IDENTITY
Crystals appear (on the scene of Reality) -- just like organisms -- always as individuals. Such an individual has a definite Identity that remains constant during its existence. It is, say, A, it is not B, not C, etc. A developing crystal of Salt (growing in a solution) can change its shape while its Identity remains the same. For organisms this applies even stronger. We ourselves (being an organism) seem to have direct experience of our Identity staying the same during all of our life in spite of the fact of the many changes we constantly undergo. Some insects undergo a strong metamorphosis (for example from caterpillar to butterfly) but nevertheless their Identity stays the same. So it seems for every entity, which is an intrinsic whole, that there is something that remains the same, and something else not remaining the same, but always changing. In Philosophy such changes are called "accidental" or "per accidens" in relation to the persistent Identity. This Identity is called the "intrinsic Essence" of the thing, so every real uniform being has such an Essence.
IDENTITY AS A PRINCIPLE
But what then is this Essence?
Where does it abide?
Does it abide outside the thing (as Plato assumed), or inside the thing (as his famous pupil Aristotle assumed)?

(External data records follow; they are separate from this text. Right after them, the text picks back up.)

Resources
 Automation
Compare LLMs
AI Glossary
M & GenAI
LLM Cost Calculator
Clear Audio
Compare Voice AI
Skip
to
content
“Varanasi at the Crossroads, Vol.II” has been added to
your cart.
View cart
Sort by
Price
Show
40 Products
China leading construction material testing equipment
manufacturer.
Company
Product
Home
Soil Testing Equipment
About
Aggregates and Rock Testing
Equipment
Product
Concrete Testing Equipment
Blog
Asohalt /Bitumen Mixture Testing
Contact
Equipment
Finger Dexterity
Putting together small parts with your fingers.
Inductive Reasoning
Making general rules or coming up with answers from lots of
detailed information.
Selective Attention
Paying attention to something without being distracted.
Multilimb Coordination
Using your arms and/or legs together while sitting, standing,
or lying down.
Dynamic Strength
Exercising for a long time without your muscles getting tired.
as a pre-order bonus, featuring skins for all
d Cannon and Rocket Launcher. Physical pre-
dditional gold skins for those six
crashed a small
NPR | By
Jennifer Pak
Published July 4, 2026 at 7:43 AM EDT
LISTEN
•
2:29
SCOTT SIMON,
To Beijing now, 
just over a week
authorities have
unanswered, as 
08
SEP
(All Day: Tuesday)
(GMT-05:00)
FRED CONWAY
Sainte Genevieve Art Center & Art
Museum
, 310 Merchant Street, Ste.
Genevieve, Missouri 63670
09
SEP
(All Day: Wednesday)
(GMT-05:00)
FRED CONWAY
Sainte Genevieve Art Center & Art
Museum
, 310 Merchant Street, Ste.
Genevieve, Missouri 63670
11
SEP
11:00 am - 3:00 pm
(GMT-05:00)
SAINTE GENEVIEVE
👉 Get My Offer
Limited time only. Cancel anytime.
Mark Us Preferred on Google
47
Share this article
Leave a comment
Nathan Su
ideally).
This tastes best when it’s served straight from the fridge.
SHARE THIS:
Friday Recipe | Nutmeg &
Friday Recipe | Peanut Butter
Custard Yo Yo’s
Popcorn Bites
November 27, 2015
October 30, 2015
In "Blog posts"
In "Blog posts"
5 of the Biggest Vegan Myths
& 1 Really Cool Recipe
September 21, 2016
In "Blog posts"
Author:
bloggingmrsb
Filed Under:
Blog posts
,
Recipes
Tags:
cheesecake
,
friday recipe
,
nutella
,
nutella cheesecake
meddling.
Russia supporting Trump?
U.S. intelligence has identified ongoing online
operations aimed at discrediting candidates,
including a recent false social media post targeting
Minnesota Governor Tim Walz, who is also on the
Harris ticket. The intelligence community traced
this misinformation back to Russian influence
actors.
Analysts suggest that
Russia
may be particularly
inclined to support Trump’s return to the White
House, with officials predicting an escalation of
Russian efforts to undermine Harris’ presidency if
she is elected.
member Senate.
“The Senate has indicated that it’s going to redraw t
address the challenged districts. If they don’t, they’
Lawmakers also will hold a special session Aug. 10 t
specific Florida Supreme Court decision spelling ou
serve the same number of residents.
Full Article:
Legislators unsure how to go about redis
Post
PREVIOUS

And if the Essence is located inside the thing (meaning that the Essence of every being abides in "our world", and not in some external immaterial world transcending the material world), which I consider the most probable position, where in the thing is it located and in what way? Could this Essence be a concrete part of the thing, the "heart" or "soul" of the thing, which implies that the Essence itself would also be a thing (and this thing should of course also have an Essence of its own........Oh my god, where are we going???), or is it in the thing in an abstract way (whatever that means), like a principle?
A background sketch: together with Joshua Levy, I am building a subject mapped social bookmarking application. We call it Tagomizer (tm). It's being fun. But, it's also causing (moi) brain pain. What is a subject? Let me translate. Someone bookmarks a webpage. This means that the URL of that page, and the page title, are sent to Tagomizer, which then paints a form in which the user can add tags (words or phrases for now, images and other objects later), and a body of text taken as a comment. A user can come in later and add more comments or more tags, or remove tags. Tags are a large part of Web 2.0, where folksonomies are breaking out everywhere.

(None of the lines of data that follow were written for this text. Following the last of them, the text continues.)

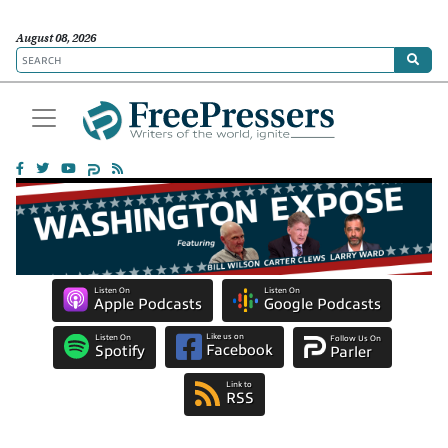
August 08, 2026
Listen On
Listen On
Apple Podcasts
Google Podcasts
Like us on
Listen On
Follow Us On
Facebook
Spotify
Parler
Link to
RSS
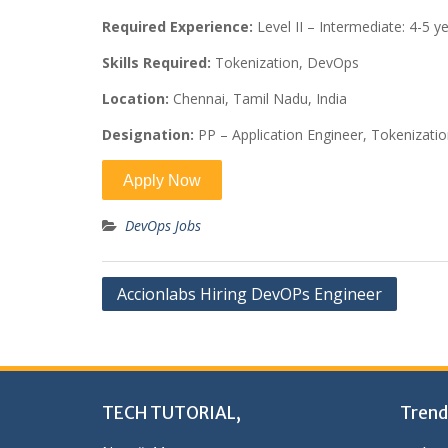
Required Experience:
Level II – Intermediate: 4-5 y
Skills Required:
Tokenization, DevOps
Location:
Chennai, Tamil Nadu, India
Designation:
PP – Application Engineer, Tokenizat
DevOps Jobs
Post
Accionlabs Hiring DevOPs Engineer
navigation
TECH TUTORIAL,
Trend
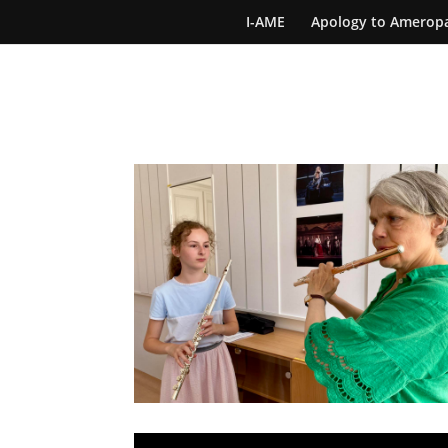
I-AME
Apology to Amerop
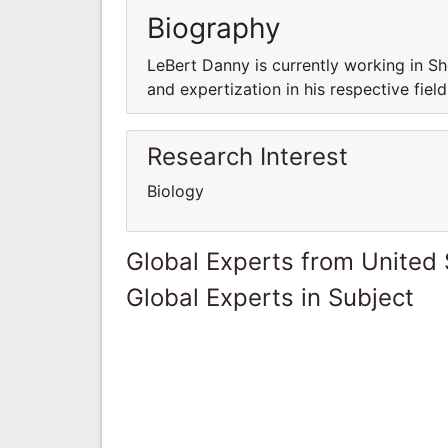
Biography
LeBert Danny is currently working in Sh
and expertization in his respective field
Research Interest
Biology
Global Experts from United 
Global Experts in Subject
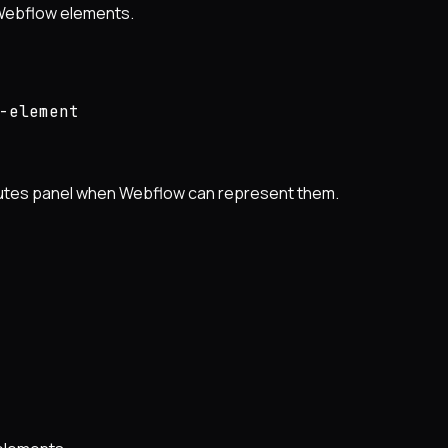
 Webflow elements.
-element
ibutes panel when Webflow can represent them.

What is a subject? When Tagomizer creates a bookmark, it creates several subject proxies in the subject map where those objects don't already exist. Tagomizer is a kind of TMA (topic maps application -- or SMA in the newspeak of the TMRM), so it is responsible for identification of its subjects, some of which might already have subject identity granted by other TMAs. What, then, is a subject? Consider the webpage itself. Tagomizer asks the core TMA to create a subject proxy for a webpage with a given URL. If that subject proxy already exists, it is returned. Otherwise, a new one is created and granted subject identity by way of a PSI associated with the core TMA. Tagomizer, as a different TMA then grants that subject proxy subject identity with a different PSI, one that says "this is a subject identified by Tagomizer." Other TMAs might grant an SIP (psi) of their own. This is necessary because each individual TMA will be adding other properties to the proxy, mostly assertions.
So, a webpage has granted to it subject identity. What is the subject? In this case, subject identity has been granted to a particular resource, a webpage. Nothing more than that. The resource exists, it is located on the web at a particular URL, and it has been granted subject identity based on that URL by one or more TMAs. Each TMA is going to confer other properties on that subject. We know from nothing about the subject itself other than those properties of location and object type. What is contained/presented at that webpage will be the subject(s) of other subject proxies, for which that resource becomes an instance of an occurrence.
Brain pain, for me (warning: admission of ignorance forthcoming), stems from notions of essence. Essence is mentioned in the quote above as an intrinsic issue. Now, we're deep into the same issues that come up from time to time in the OODB community, intrinsic vs. extrinsic properties. There's an interesting thread on web resource identity, not dissimilar to Bernard's previous post on URI ambiguity. That xml-dev thread starts here.
Intrinsice-extrinsic properties are discussed here.
Closure? Is closure possible? I post this because I am interested in looking for concensus reality related to interoperable ways in which subject identity can/should be conferred on the subjects of future topic/subject maps. My sense is that the inquiry I reveal in this post represents the, um, essense of this entire blog and of Bernard's inquiry. I'll take my answers anywhere I can find them.